▶ [Instructions to follow]: Here are records with pictures in them. Copy all of them exactly and leave the pictures out.

*** Raw data Section Begins ***

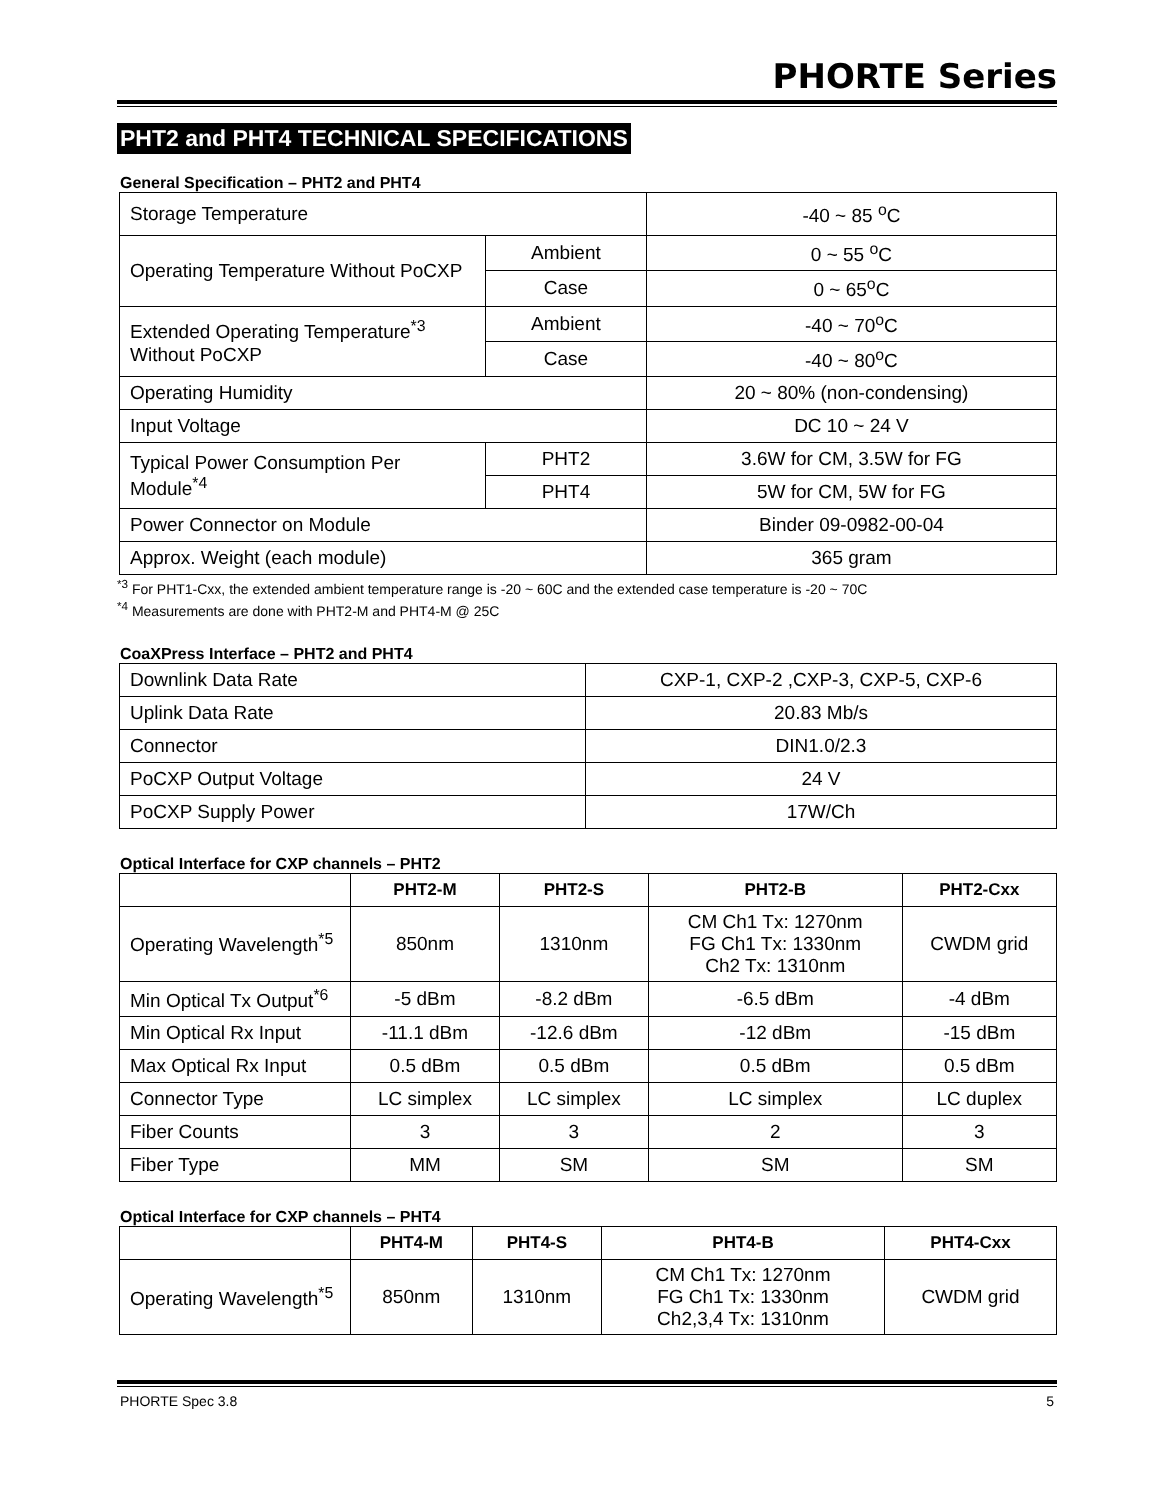PHORTE Series
PHT2 and PHT4 TECHNICAL SPECIFICATIONS
General Specification – PHT2 and PHT4
| Storage Temperature | | -40 ~ 85 <sup>o</sup>C |
| Operating Temperature Without PoCXP | Ambient | 0 ~ 55 <sup>o</sup>C |
| | Case | 0 ~ 65<sup>o</sup>C |
| Extended Operating Temperature<sup>*3</sup> Without PoCXP | Ambient | -40 ~ 70<sup>o</sup>C |
| | Case | -40 ~ 80<sup>o</sup>C |
| Operating Humidity | | 20 ~ 80% (non-condensing) |
| Input Voltage | | DC 10 ~ 24 V |
| Typical Power Consumption Per Module<sup>*4</sup> | PHT2 | 3.6W for CM, 3.5W for FG |
| | PHT4 | 5W for CM, 5W for FG |
| Power Connector on Module | | Binder 09-0982-00-04 |
| Approx. Weight (each module) | | 365 gram |
<sup>*3</sup> For PHT1-Cxx, the extended ambient temperature range is -20 ~ 60C and the extended case temperature is -20 ~ 70C
<sup>*4</sup> Measurements are done with PHT2-M and PHT4-M @ 25C
CoaXPress Interface – PHT2 and PHT4
| Downlink Data Rate | CXP-1, CXP-2 ,CXP-3, CXP-5, CXP-6 |
| Uplink Data Rate | 20.83 Mb/s |
| Connector | DIN1.0/2.3 |
| PoCXP Output Voltage | 24 V |
| PoCXP Supply Power | 17W/Ch |
Optical Interface for CXP channels – PHT2
| | PHT2-M | PHT2-S | PHT2-B | PHT2-Cxx |
| --- | --- | --- | --- | --- |
| Operating Wavelength<sup>*5</sup> | 850nm | 1310nm | CM Ch1 Tx: 1270nm FG Ch1 Tx: 1330nm Ch2 Tx: 1310nm | CWDM grid |
| Min Optical Tx Output<sup>*6</sup> | -5 dBm | -8.2 dBm | -6.5 dBm | -4 dBm |
| Min Optical Rx Input | -11.1 dBm | -12.6 dBm | -12 dBm | -15 dBm |
| Max Optical Rx Input | 0.5 dBm | 0.5 dBm | 0.5 dBm | 0.5 dBm |
| Connector Type | LC simplex | LC simplex | LC simplex | LC duplex |
| Fiber Counts | 3 | 3 | 2 | 3 |
| Fiber Type | MM | SM | SM | SM |
Optical Interface for CXP channels – PHT4
| | PHT4-M | PHT4-S | PHT4-B | PHT4-Cxx |
| --- | --- | --- | --- | --- |
| Operating Wavelength<sup>*5</sup> | 850nm | 1310nm | CM Ch1 Tx: 1270nm FG Ch1 Tx: 1330nm Ch2,3,4 Tx: 1310nm | CWDM grid |
PHORTE Spec 3.8 5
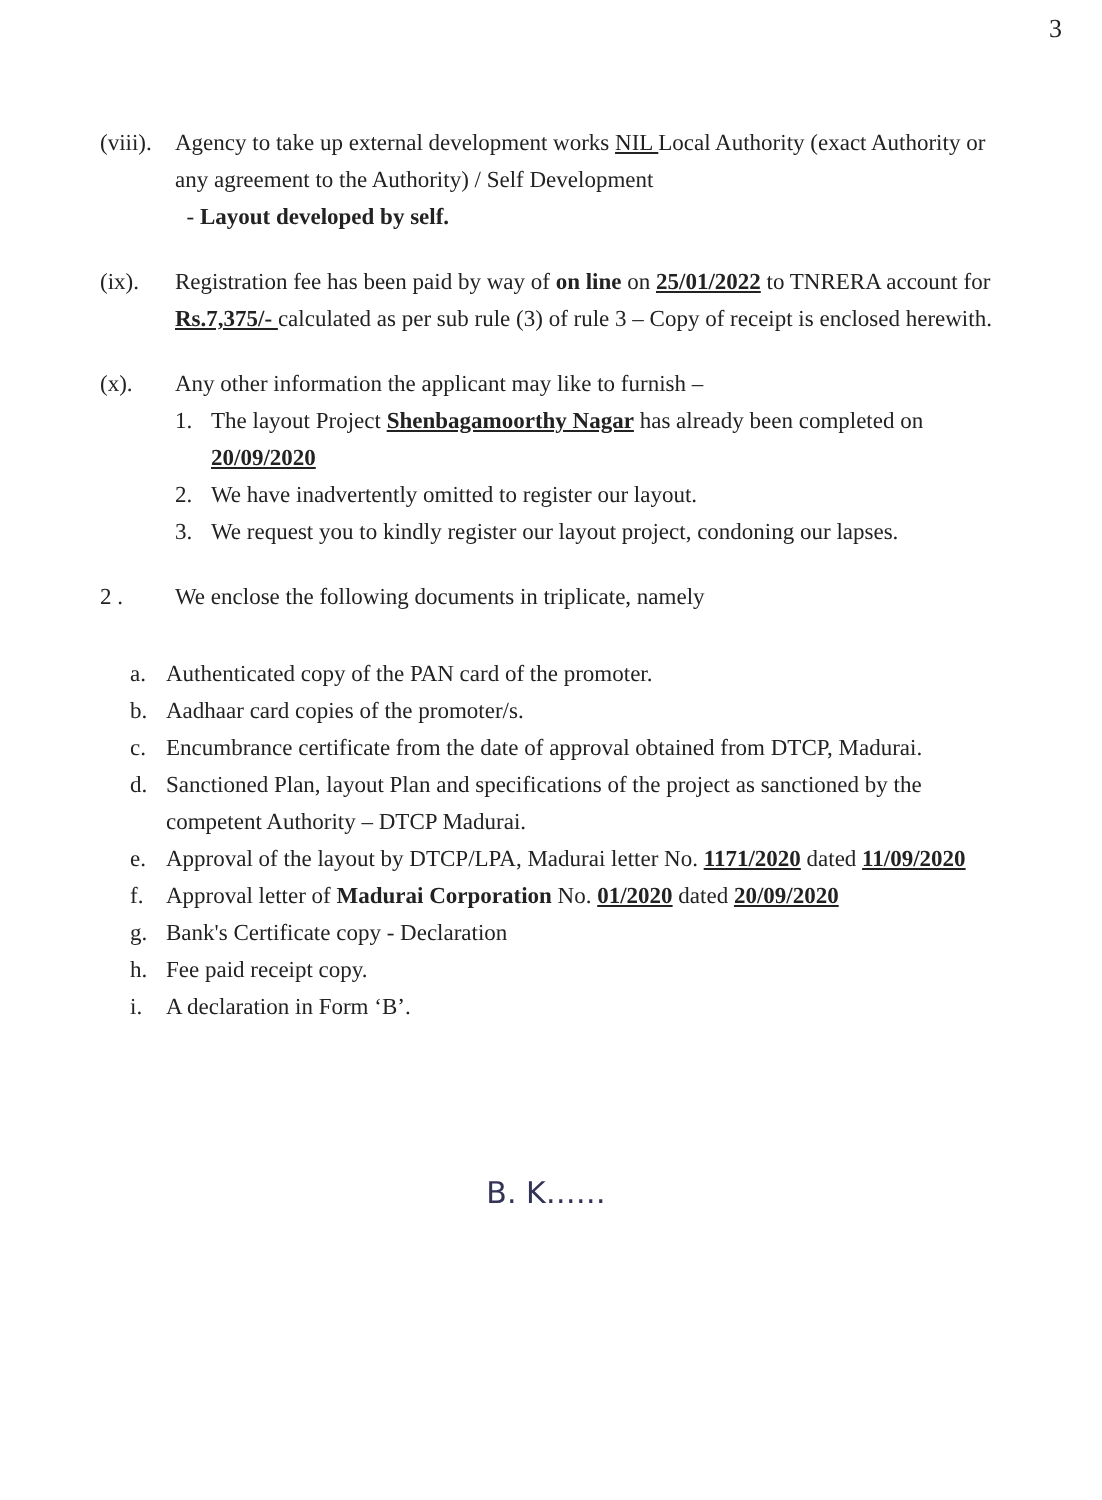3
(viii).
Agency to take up external development works NIL Local Authority (exact Authority or any agreement to the Authority) / Self Development
- Layout developed by self.
(ix). Registration fee has been paid by way of on line on 25/01/2022 to TNRERA account for Rs.7,375/- calculated as per sub rule (3) of rule 3 – Copy of receipt is enclosed herewith.
(x). Any other information the applicant may like to furnish –
1. The layout Project Shenbagamoorthy Nagar has already been completed on 20/09/2020
2. We have inadvertently omitted to register our layout.
3. We request you to kindly register our layout project, condoning our lapses.
2 . We enclose the following documents in triplicate, namely
a. Authenticated copy of the PAN card of the promoter.
b. Aadhaar card copies of the promoter/s.
c. Encumbrance certificate from the date of approval obtained from DTCP, Madurai.
d. Sanctioned Plan, layout Plan and specifications of the project as sanctioned by the competent Authority – DTCP Madurai.
e. Approval of the layout by DTCP/LPA, Madurai letter No. 1171/2020 dated 11/09/2020
f. Approval letter of Madurai Corporation No. 01/2020 dated 20/09/2020
g. Bank's Certificate copy - Declaration
h. Fee paid receipt copy.
i. A declaration in Form ‘B’.
B. K……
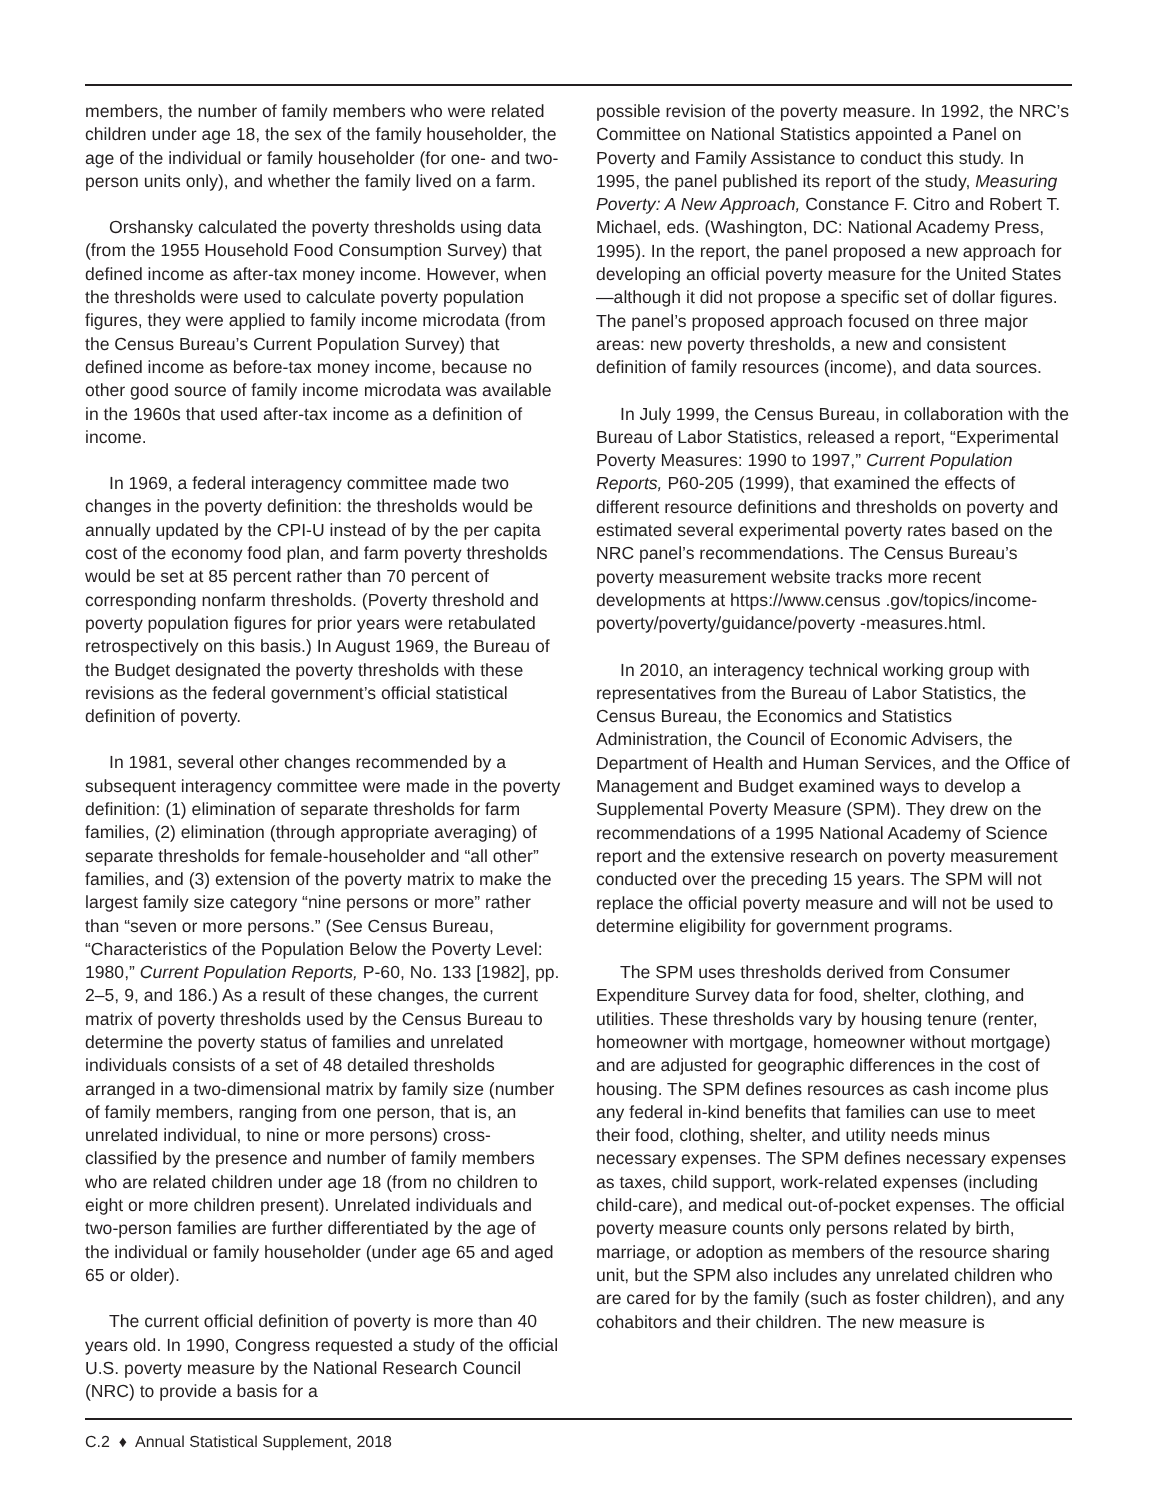members, the number of family members who were related children under age 18, the sex of the family householder, the age of the individual or family householder (for one- and two-person units only), and whether the family lived on a farm.
Orshansky calculated the poverty thresholds using data (from the 1955 Household Food Consumption Survey) that defined income as after-tax money income. However, when the thresholds were used to calculate poverty population figures, they were applied to family income microdata (from the Census Bureau’s Current Population Survey) that defined income as before-tax money income, because no other good source of family income microdata was available in the 1960s that used after-tax income as a definition of income.
In 1969, a federal interagency committee made two changes in the poverty definition: the thresholds would be annually updated by the CPI-U instead of by the per capita cost of the economy food plan, and farm poverty thresholds would be set at 85 percent rather than 70 percent of corresponding nonfarm thresholds. (Poverty threshold and poverty population figures for prior years were retabulated retrospectively on this basis.) In August 1969, the Bureau of the Budget designated the poverty thresholds with these revisions as the federal government’s official statistical definition of poverty.
In 1981, several other changes recommended by a subsequent interagency committee were made in the poverty definition: (1) elimination of separate thresholds for farm families, (2) elimination (through appropriate averaging) of separate thresholds for female-householder and “all other” families, and (3) extension of the poverty matrix to make the largest family size category “nine persons or more” rather than “seven or more persons.” (See Census Bureau, “Characteristics of the Population Below the Poverty Level: 1980,” Current Population Reports, P-60, No. 133 [1982], pp. 2–5, 9, and 186.) As a result of these changes, the current matrix of poverty thresholds used by the Census Bureau to determine the poverty status of families and unrelated individuals consists of a set of 48 detailed thresholds arranged in a two-dimensional matrix by family size (number of family members, ranging from one person, that is, an unrelated individual, to nine or more persons) cross-classified by the presence and number of family members who are related children under age 18 (from no children to eight or more children present). Unrelated individuals and two-person families are further differentiated by the age of the individual or family householder (under age 65 and aged 65 or older).
The current official definition of poverty is more than 40 years old. In 1990, Congress requested a study of the official U.S. poverty measure by the National Research Council (NRC) to provide a basis for a
possible revision of the poverty measure. In 1992, the NRC’s Committee on National Statistics appointed a Panel on Poverty and Family Assistance to conduct this study. In 1995, the panel published its report of the study, Measuring Poverty: A New Approach, Constance F. Citro and Robert T. Michael, eds. (Washington, DC: National Academy Press, 1995). In the report, the panel proposed a new approach for developing an official poverty measure for the United States—although it did not propose a specific set of dollar figures. The panel’s proposed approach focused on three major areas: new poverty thresholds, a new and consistent definition of family resources (income), and data sources.
In July 1999, the Census Bureau, in collaboration with the Bureau of Labor Statistics, released a report, “Experimental Poverty Measures: 1990 to 1997,” Current Population Reports, P60-205 (1999), that examined the effects of different resource definitions and thresholds on poverty and estimated several experimental poverty rates based on the NRC panel’s recommendations. The Census Bureau’s poverty measurement website tracks more recent developments at https://www.census .gov/topics/income-poverty/poverty/guidance/poverty -measures.html.
In 2010, an interagency technical working group with representatives from the Bureau of Labor Statistics, the Census Bureau, the Economics and Statistics Administration, the Council of Economic Advisers, the Department of Health and Human Services, and the Office of Management and Budget examined ways to develop a Supplemental Poverty Measure (SPM). They drew on the recommendations of a 1995 National Academy of Science report and the extensive research on poverty measurement conducted over the preceding 15 years. The SPM will not replace the official poverty measure and will not be used to determine eligibility for government programs.
The SPM uses thresholds derived from Consumer Expenditure Survey data for food, shelter, clothing, and utilities. These thresholds vary by housing tenure (renter, homeowner with mortgage, homeowner without mortgage) and are adjusted for geographic differences in the cost of housing. The SPM defines resources as cash income plus any federal in-kind benefits that families can use to meet their food, clothing, shelter, and utility needs minus necessary expenses. The SPM defines necessary expenses as taxes, child support, work-related expenses (including child-care), and medical out-of-pocket expenses. The official poverty measure counts only persons related by birth, marriage, or adoption as members of the resource sharing unit, but the SPM also includes any unrelated children who are cared for by the family (such as foster children), and any cohabitors and their children. The new measure is
C.2 ♦ Annual Statistical Supplement, 2018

*** Raw data Section Ends ***

▶ [Exercise response]:
PHORTE Series
PHT2 and PHT4 TECHNICAL SPECIFICATIONS
General Specification – PHT2 and PHT4
| Storage Temperature | | -40 ~ 85 <sup>o</sup>C |
| Operating Temperature Without PoCXP | Ambient | 0 ~ 55 <sup>o</sup>C |
| | Case | 0 ~ 65<sup>o</sup>C |
| Extended Operating Temperature<sup>*3</sup> Without PoCXP | Ambient | -40 ~ 70<sup>o</sup>C |
| | Case | -40 ~ 80<sup>o</sup>C |
| Operating Humidity | | 20 ~ 80% (non-condensing) |
| Input Voltage | | DC 10 ~ 24 V |
| Typical Power Consumption Per Module<sup>*4</sup> | PHT2 | 3.6W for CM, 3.5W for FG |
| | PHT4 | 5W for CM, 5W for FG |
| Power Connector on Module | | Binder 09-0982-00-04 |
| Approx. Weight (each module) | | 365 gram |
<sup>*3</sup> For PHT1-Cxx, the extended ambient temperature range is -20 ~ 60C and the extended case temperature is -20 ~ 70C
<sup>*4</sup> Measurements are done with PHT2-M and PHT4-M @ 25C
CoaXPress Interface – PHT2 and PHT4
| Downlink Data Rate | CXP-1, CXP-2 ,CXP-3, CXP-5, CXP-6 |
| Uplink Data Rate | 20.83 Mb/s |
| Connector | DIN1.0/2.3 |
| PoCXP Output Voltage | 24 V |
| PoCXP Supply Power | 17W/Ch |
Optical Interface for CXP channels – PHT2
| | PHT2-M | PHT2-S | PHT2-B | PHT2-Cxx |
| --- | --- | --- | --- | --- |
| Operating Wavelength<sup>*5</sup> | 850nm | 1310nm | CM Ch1 Tx: 1270nm FG Ch1 Tx: 1330nm Ch2 Tx: 1310nm | CWDM grid |
| Min Optical Tx Output<sup>*6</sup> | -5 dBm | -8.2 dBm | -6.5 dBm | -4 dBm |
| Min Optical Rx Input | -11.1 dBm | -12.6 dBm | -12 dBm | -15 dBm |
| Max Optical Rx Input | 0.5 dBm | 0.5 dBm | 0.5 dBm | 0.5 dBm |
| Connector Type | LC simplex | LC simplex | LC simplex | LC duplex |
| Fiber Counts | 3 | 3 | 2 | 3 |
| Fiber Type | MM | SM | SM | SM |
Optical Interface for CXP channels – PHT4
| | PHT4-M | PHT4-S | PHT4-B | PHT4-Cxx |
| --- | --- | --- | --- | --- |
| Operating Wavelength<sup>*5</sup> | 850nm | 1310nm | CM Ch1 Tx: 1270nm FG Ch1 Tx: 1330nm Ch2,3,4 Tx: 1310nm | CWDM grid |
PHORTE Spec 3.8 5
3
(viii).
Agency to take up external development works NIL Local Authority (exact Authority or any agreement to the Authority) / Self Development
- Layout developed by self.
(ix). Registration fee has been paid by way of on line on 25/01/2022 to TNRERA account for Rs.7,375/- calculated as per sub rule (3) of rule 3 – Copy of receipt is enclosed herewith.
(x). Any other information the applicant may like to furnish –
1. The layout Project Shenbagamoorthy Nagar has already been completed on 20/09/2020
2. We have inadvertently omitted to register our layout.
3. We request you to kindly register our layout project, condoning our lapses.
2 . We enclose the following documents in triplicate, namely
a. Authenticated copy of the PAN card of the promoter.
b. Aadhaar card copies of the promoter/s.
c. Encumbrance certificate from the date of approval obtained from DTCP, Madurai.
d. Sanctioned Plan, layout Plan and specifications of the project as sanctioned by the competent Authority – DTCP Madurai.
e. Approval of the layout by DTCP/LPA, Madurai letter No. 1171/2020 dated 11/09/2020
f. Approval letter of Madurai Corporation No. 01/2020 dated 20/09/2020
g. Bank's Certificate copy - Declaration
h. Fee paid receipt copy.
i. A declaration in Form ‘B’.
B. K……
members, the number of family members who were related children under age 18, the sex of the family householder, the age of the individual or family householder (for one- and two-person units only), and whether the family lived on a farm.
Orshansky calculated the poverty thresholds using data (from the 1955 Household Food Consumption Survey) that defined income as after-tax money income. However, when the thresholds were used to calculate poverty population figures, they were applied to family income microdata (from the Census Bureau’s Current Population Survey) that defined income as before-tax money income, because no other good source of family income microdata was available in the 1960s that used after-tax income as a definition of income.
In 1969, a federal interagency committee made two changes in the poverty definition: the thresholds would be annually updated by the CPI-U instead of by the per capita cost of the economy food plan, and farm poverty thresholds would be set at 85 percent rather than 70 percent of corresponding nonfarm thresholds. (Poverty threshold and poverty population figures for prior years were retabulated retrospectively on this basis.) In August 1969, the Bureau of the Budget designated the poverty thresholds with these revisions as the federal government’s official statistical definition of poverty.
In 1981, several other changes recommended by a subsequent interagency committee were made in the poverty definition: (1) elimination of separate thresholds for farm families, (2) elimination (through appropriate averaging) of separate thresholds for female-householder and “all other” families, and (3) extension of the poverty matrix to make the largest family size category “nine persons or more” rather than “seven or more persons.” (See Census Bureau, “Characteristics of the Population Below the Poverty Level: 1980,” Current Population Reports, P-60, No. 133 [1982], pp. 2–5, 9, and 186.) As a result of these changes, the current matrix of poverty thresholds used by the Census Bureau to determine the poverty status of families and unrelated individuals consists of a set of 48 detailed thresholds arranged in a two-dimensional matrix by family size (number of family members, ranging from one person, that is, an unrelated individual, to nine or more persons) cross-classified by the presence and number of family members who are related children under age 18 (from no children to eight or more children present). Unrelated individuals and two-person families are further differentiated by the age of the individual or family householder (under age 65 and aged 65 or older).
The current official definition of poverty is more than 40 years old. In 1990, Congress requested a study of the official U.S. poverty measure by the National Research Council (NRC) to provide a basis for a
possible revision of the poverty measure. In 1992, the NRC’s Committee on National Statistics appointed a Panel on Poverty and Family Assistance to conduct this study. In 1995, the panel published its report of the study, Measuring Poverty: A New Approach, Constance F. Citro and Robert T. Michael, eds. (Washington, DC: National Academy Press, 1995). In the report, the panel proposed a new approach for developing an official poverty measure for the United States—although it did not propose a specific set of dollar figures. The panel’s proposed approach focused on three major areas: new poverty thresholds, a new and consistent definition of family resources (income), and data sources.
In July 1999, the Census Bureau, in collaboration with the Bureau of Labor Statistics, released a report, “Experimental Poverty Measures: 1990 to 1997,” Current Population Reports, P60-205 (1999), that examined the effects of different resource definitions and thresholds on poverty and estimated several experimental poverty rates based on the NRC panel’s recommendations. The Census Bureau’s poverty measurement website tracks more recent developments at https://www.census .gov/topics/income-poverty/poverty/guidance/poverty -measures.html.
In 2010, an interagency technical working group with representatives from the Bureau of Labor Statistics, the Census Bureau, the Economics and Statistics Administration, the Council of Economic Advisers, the Department of Health and Human Services, and the Office of Management and Budget examined ways to develop a Supplemental Poverty Measure (SPM). They drew on the recommendations of a 1995 National Academy of Science report and the extensive research on poverty measurement conducted over the preceding 15 years. The SPM will not replace the official poverty measure and will not be used to determine eligibility for government programs.
The SPM uses thresholds derived from Consumer Expenditure Survey data for food, shelter, clothing, and utilities. These thresholds vary by housing tenure (renter, homeowner with mortgage, homeowner without mortgage) and are adjusted for geographic differences in the cost of housing. The SPM defines resources as cash income plus any federal in-kind benefits that families can use to meet their food, clothing, shelter, and utility needs minus necessary expenses. The SPM defines necessary expenses as taxes, child support, work-related expenses (including child-care), and medical out-of-pocket expenses. The official poverty measure counts only persons related by birth, marriage, or adoption as members of the resource sharing unit, but the SPM also includes any unrelated children who are cared for by the family (such as foster children), and any cohabitors and their children. The new measure is
C.2 ♦ Annual Statistical Supplement, 2018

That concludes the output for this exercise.